Justice Nock held that the union’s bargaining agreements and Plan documents constituted a binding contract between Mr. Golfo and the Fund. In exchange for health insurance benefits, it was required that Mr. Golfo’s continue his employment and provide accurate “Eligible Dependent” information to the Fund. Nothing in the documents conditioned coverage on any good faith belief (however credible or incredible) regarding the spousal status of a named beneficiary. Simply put, an eligible spouse is, and only is, “[t]he spouse to whom you are legally married.”
Regardless of Mr. Golfo’s state of belief, Denise was undoubtedly and irrefutably not Mr. Golfo’s “spouse to whom [he was] legally married.”Therefore, there was absolutely no issue of fact or law which could possibly impede the conclusion that neither Mr. Golfo nor Denise were entitled to health insurance benefits benefitting Denise. Irrespective of Mr. Golfo’s state of mind, or state of belief, at the time he submitted his inaccurate enrollment form, or thereafter during the seven-year period he allowed the Fund to cover $77,317.43 of Denise’s expenses, the Fund had no contractual obligation whatsoever to pay those expenses. The Fund was entitled to restitution.

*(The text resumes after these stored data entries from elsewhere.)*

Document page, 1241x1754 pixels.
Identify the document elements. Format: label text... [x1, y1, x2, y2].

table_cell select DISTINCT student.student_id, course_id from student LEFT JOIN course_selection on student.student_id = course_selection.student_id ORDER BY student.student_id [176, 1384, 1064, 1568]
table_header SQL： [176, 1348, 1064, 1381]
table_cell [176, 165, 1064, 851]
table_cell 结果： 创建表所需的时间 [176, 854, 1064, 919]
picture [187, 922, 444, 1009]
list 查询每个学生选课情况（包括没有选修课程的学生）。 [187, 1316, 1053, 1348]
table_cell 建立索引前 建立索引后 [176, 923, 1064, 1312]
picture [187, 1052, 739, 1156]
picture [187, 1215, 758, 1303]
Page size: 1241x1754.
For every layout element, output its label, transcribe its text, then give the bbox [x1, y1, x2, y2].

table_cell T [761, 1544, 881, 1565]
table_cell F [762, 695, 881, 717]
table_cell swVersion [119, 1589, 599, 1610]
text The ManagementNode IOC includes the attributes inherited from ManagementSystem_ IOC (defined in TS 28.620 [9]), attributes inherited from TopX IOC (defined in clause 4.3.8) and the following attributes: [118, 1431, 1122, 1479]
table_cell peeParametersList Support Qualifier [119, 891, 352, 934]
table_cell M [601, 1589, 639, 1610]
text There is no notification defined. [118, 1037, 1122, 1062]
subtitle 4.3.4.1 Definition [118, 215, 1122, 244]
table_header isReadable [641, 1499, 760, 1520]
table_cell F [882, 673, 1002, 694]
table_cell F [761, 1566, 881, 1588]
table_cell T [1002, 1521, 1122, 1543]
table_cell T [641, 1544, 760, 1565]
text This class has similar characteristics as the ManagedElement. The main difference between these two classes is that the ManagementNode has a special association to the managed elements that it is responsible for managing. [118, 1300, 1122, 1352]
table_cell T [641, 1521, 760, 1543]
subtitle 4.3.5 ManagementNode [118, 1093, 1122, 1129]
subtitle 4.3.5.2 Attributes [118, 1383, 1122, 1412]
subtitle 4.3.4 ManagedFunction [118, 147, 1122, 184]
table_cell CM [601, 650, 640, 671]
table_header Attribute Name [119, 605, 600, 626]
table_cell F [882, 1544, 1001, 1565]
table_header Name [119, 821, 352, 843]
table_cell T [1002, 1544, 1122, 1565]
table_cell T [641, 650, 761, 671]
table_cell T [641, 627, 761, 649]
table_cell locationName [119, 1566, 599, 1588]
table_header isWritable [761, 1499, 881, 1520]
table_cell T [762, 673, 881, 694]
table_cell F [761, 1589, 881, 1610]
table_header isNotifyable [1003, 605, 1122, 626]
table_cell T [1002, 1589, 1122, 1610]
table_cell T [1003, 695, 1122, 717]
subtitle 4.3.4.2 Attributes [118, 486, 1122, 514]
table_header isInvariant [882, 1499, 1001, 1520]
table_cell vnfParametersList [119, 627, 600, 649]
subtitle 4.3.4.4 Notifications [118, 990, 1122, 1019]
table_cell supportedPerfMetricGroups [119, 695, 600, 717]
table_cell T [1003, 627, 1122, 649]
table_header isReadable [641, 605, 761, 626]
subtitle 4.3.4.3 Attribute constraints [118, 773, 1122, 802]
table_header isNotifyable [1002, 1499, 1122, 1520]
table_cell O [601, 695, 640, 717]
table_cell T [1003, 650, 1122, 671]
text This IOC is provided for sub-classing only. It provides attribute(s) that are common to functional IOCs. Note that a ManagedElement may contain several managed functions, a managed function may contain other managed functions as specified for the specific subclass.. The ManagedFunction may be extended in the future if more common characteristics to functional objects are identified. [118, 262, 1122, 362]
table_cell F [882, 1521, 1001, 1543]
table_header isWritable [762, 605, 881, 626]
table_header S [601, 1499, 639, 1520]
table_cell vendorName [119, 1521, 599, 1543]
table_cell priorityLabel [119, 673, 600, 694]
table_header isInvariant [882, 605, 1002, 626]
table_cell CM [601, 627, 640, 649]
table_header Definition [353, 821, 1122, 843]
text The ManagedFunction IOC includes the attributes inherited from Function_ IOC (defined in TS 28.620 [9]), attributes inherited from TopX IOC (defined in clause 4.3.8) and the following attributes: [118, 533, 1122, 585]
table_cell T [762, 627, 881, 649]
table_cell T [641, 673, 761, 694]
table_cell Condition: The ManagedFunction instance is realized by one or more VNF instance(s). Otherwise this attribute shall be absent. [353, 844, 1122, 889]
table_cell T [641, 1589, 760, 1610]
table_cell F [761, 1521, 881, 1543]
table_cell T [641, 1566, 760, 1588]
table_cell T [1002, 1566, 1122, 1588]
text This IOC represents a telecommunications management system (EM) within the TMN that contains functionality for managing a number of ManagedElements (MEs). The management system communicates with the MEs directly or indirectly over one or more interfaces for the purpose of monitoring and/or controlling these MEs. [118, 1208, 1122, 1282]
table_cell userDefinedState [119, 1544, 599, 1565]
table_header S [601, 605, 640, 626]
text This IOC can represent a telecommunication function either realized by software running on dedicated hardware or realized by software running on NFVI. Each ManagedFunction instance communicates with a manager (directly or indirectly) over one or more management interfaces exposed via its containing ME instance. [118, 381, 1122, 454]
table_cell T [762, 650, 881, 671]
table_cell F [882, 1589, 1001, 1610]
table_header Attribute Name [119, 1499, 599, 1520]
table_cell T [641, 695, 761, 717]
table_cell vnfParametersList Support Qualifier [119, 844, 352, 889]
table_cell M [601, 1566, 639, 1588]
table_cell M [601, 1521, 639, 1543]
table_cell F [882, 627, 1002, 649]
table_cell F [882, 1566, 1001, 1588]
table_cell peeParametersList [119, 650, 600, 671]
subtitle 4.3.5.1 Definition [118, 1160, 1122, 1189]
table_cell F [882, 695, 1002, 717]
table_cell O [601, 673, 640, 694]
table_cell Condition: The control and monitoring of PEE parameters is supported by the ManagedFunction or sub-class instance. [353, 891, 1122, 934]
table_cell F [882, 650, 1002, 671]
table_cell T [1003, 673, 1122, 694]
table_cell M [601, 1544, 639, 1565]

As for the six-year statute of limitations governing breach of contract, the Summary Plan Description explicitly placed Mr. Golfo under a continuing obligation to keep the Fund accurately informed of spousal or other dependent status. He did not do that for all of the seven years in which the Fund made payments on account of Denise. Thus, Mr. Golfo’s continuing breach of his contractual duty to accurately inform the Fund of Denise’s spousal status rendered the breach actionable to recover all Fund payments made during a full six-year period immediately preceding the July 19, 2018, commencement date of this action. Mr. Golfo was liable for Fund payments made beginning July 19, 2012.
Justice Nock also held that no reliance by Mr. Golfo upon any alleged misrepresentation by Mr. Mattesi concerning Mr. Golfo’s own marital status could have been justifiable. There could be no claim for fraud against his former father-in-law.
Moreover, there could be no indemnification claim. Mr. Golfo could not show that any judgment against him in this action was due solely to Mr. Mattesi’s negligence or nonperformance of an act solely within Mattesi’s province. Mr. Golfo was under an independent and exclusive duty to accurately report his marital status to Denise. Mr. Mattesi bore no independent, let alone sole, obligation in that regard.
There also could be no claim for contribution. Mr. Mattesi could not be “liable at least partially because of [Mattesi’s] own negligence.” Mr. Golfo was under his own independent and sole duty to accurately identify his dependents or, if he could not on his own, to raise the question with the Fund Office. Any possible misunderstanding on Mr. Mattesi’s part as to Denise’s spousal connection or non-connection to Mr. Golfo — even in the face of the Judgment of Divorce — did not play any role in wresting any part of Mr. Golfo’s contractual duties as Plan participant away from Mr. Golfo and onto Mattesi.
As a result, the Fund was granted judgment for the payments made during the six years prior to the commencement of the action and Mr. Golfo’s claims against his former father-in-law were dismissed.